Data to use =

※

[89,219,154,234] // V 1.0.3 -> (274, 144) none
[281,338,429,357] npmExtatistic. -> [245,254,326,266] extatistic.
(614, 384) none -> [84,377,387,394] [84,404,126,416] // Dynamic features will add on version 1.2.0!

※

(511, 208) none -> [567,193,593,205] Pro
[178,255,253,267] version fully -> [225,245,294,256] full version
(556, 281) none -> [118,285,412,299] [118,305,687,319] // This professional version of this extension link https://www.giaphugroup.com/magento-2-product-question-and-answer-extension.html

※

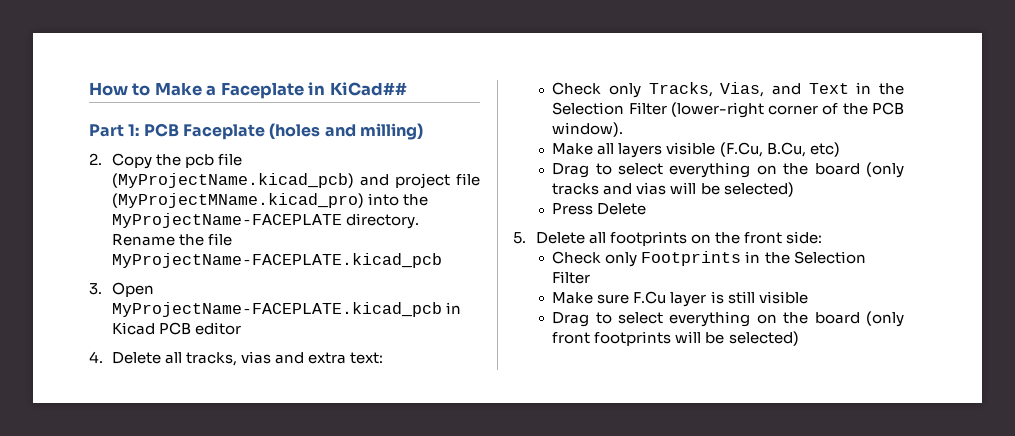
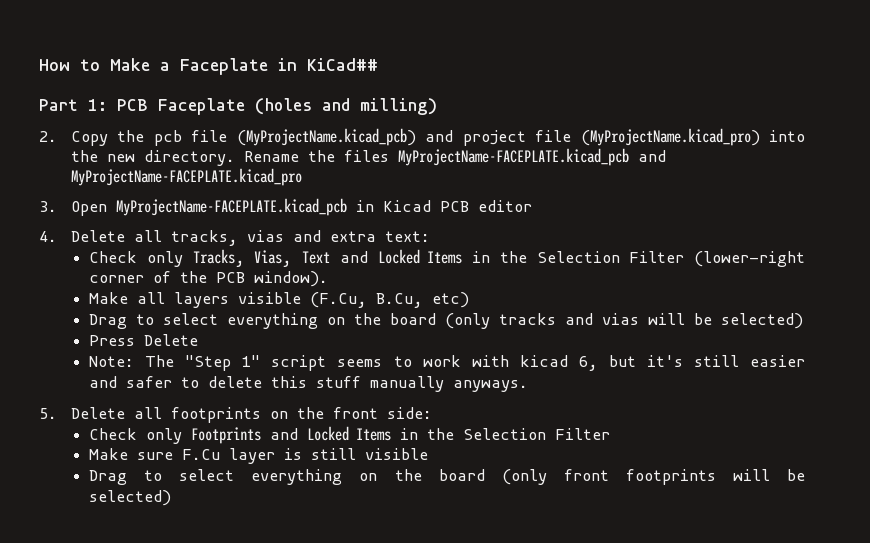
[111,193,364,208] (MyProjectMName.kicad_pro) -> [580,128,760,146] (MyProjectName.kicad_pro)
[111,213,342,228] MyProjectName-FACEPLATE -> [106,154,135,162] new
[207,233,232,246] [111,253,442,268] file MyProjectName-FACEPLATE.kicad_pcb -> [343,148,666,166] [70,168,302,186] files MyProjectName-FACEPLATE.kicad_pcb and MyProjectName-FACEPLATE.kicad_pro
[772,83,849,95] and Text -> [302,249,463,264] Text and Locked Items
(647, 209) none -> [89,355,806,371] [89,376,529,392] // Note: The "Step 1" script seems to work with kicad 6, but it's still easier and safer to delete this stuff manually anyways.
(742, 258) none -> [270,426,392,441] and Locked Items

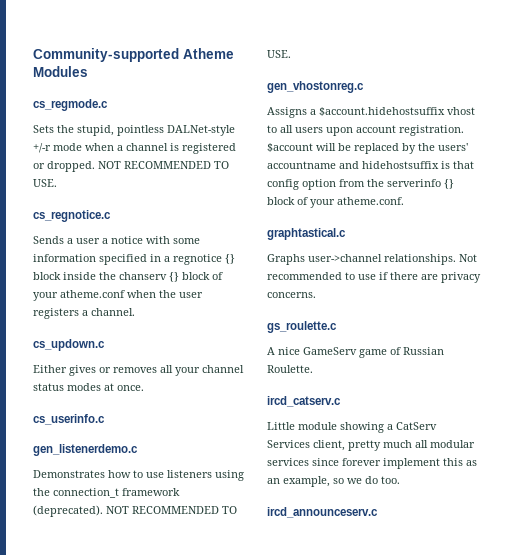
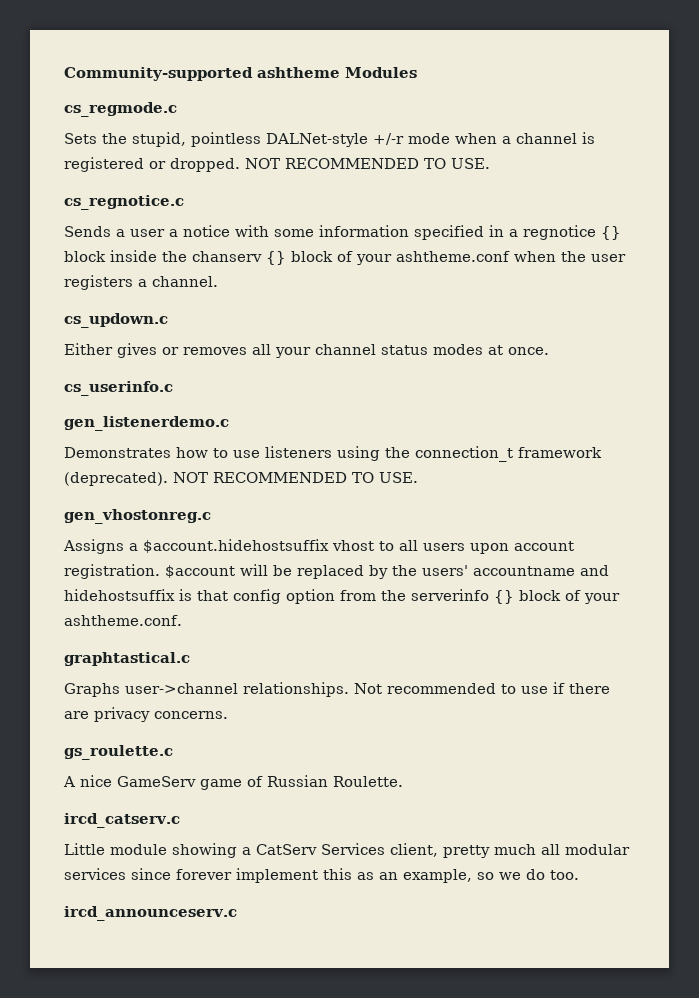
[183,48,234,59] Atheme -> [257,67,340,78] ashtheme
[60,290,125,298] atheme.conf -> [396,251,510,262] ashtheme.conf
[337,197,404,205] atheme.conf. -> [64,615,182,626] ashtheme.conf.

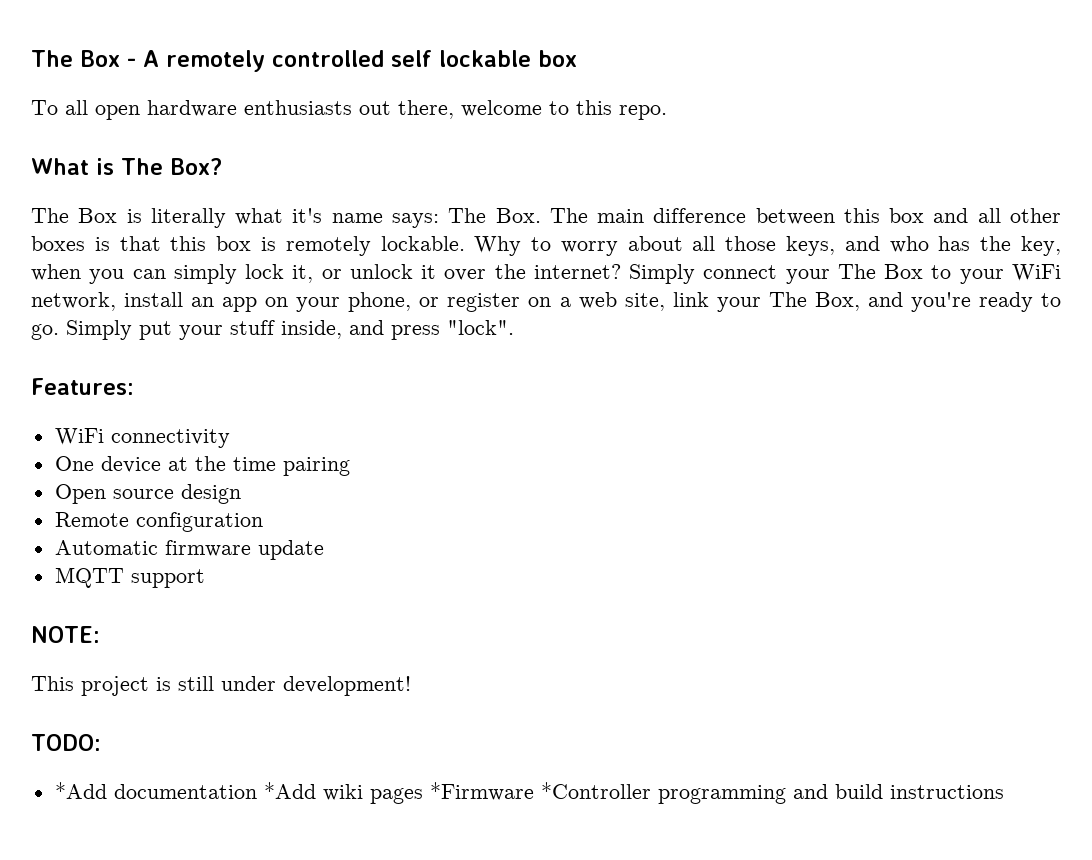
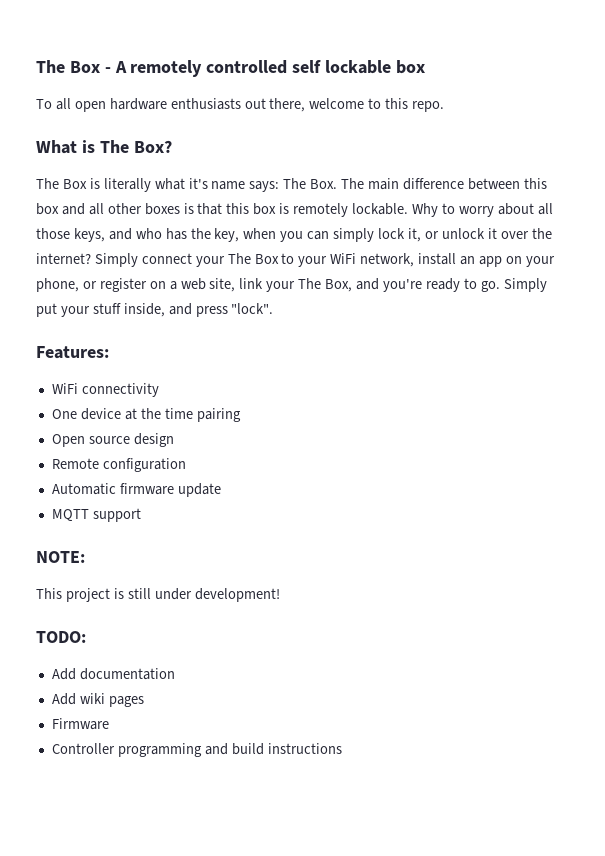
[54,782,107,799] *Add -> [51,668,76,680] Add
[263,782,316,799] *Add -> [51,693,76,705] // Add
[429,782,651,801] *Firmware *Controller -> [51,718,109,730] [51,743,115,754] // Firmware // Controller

※

Prompt = Among the entries above, find the line with "[54,782,107,799] *Add -> [51,668,76,680] Add" and the line with "[429,782,651,801] *Firmware *Controller"; give again exactly these two lines and all lines between them.

Task result =
[54,782,107,799] *Add -> [51,668,76,680] Add
[263,782,316,799] *Add -> [51,693,76,705] // Add
[429,782,651,801] *Firmware *Controller -> [51,718,109,730] [51,743,115,754] // Firmware // Controller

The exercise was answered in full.